REQUIRED ACTION:
Apart from the images, the records below need to be copied exactly.

PROVIDED DATA:
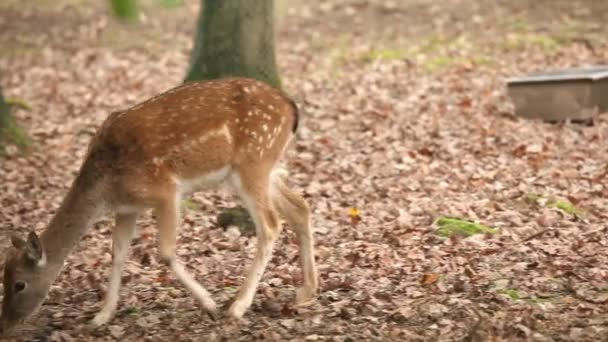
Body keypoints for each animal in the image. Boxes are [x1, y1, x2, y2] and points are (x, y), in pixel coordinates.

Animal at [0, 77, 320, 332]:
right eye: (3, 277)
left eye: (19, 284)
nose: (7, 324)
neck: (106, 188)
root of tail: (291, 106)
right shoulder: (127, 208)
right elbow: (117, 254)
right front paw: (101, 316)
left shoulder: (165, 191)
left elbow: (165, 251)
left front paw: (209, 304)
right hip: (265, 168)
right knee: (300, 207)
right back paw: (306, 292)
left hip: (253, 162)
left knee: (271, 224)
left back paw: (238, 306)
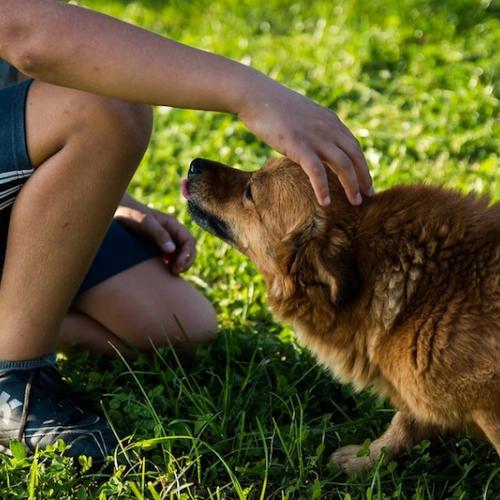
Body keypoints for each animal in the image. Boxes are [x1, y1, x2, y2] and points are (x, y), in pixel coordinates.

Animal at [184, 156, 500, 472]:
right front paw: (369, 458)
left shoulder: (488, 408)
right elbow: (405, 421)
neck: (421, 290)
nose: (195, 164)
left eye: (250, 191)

TASK RESPONSE:
Body keypoints for each animal in the image. Boxes are [x1, y1, x2, y2] and points are (x, y), in pixel coordinates.

Animal at [0, 77, 320, 332]:
right eye: (3, 277)
left eye: (19, 284)
nose: (7, 324)
neck: (106, 188)
root of tail: (291, 106)
right shoulder: (127, 208)
right elbow: (117, 254)
right front paw: (101, 316)
left shoulder: (165, 191)
left elbow: (165, 251)
left front paw: (209, 304)
right hip: (265, 168)
right knee: (300, 207)
right back paw: (306, 292)
left hip: (253, 162)
left knee: (271, 224)
left back paw: (238, 306)
Body keypoints for each animal in the image. Boxes are [x1, y1, x2, y2] and points are (x, y), in pixel coordinates.

Animal at [184, 156, 500, 472]:
right front paw: (369, 458)
left shoulder: (488, 408)
right elbow: (405, 421)
neck: (421, 290)
nose: (195, 164)
left eye: (250, 191)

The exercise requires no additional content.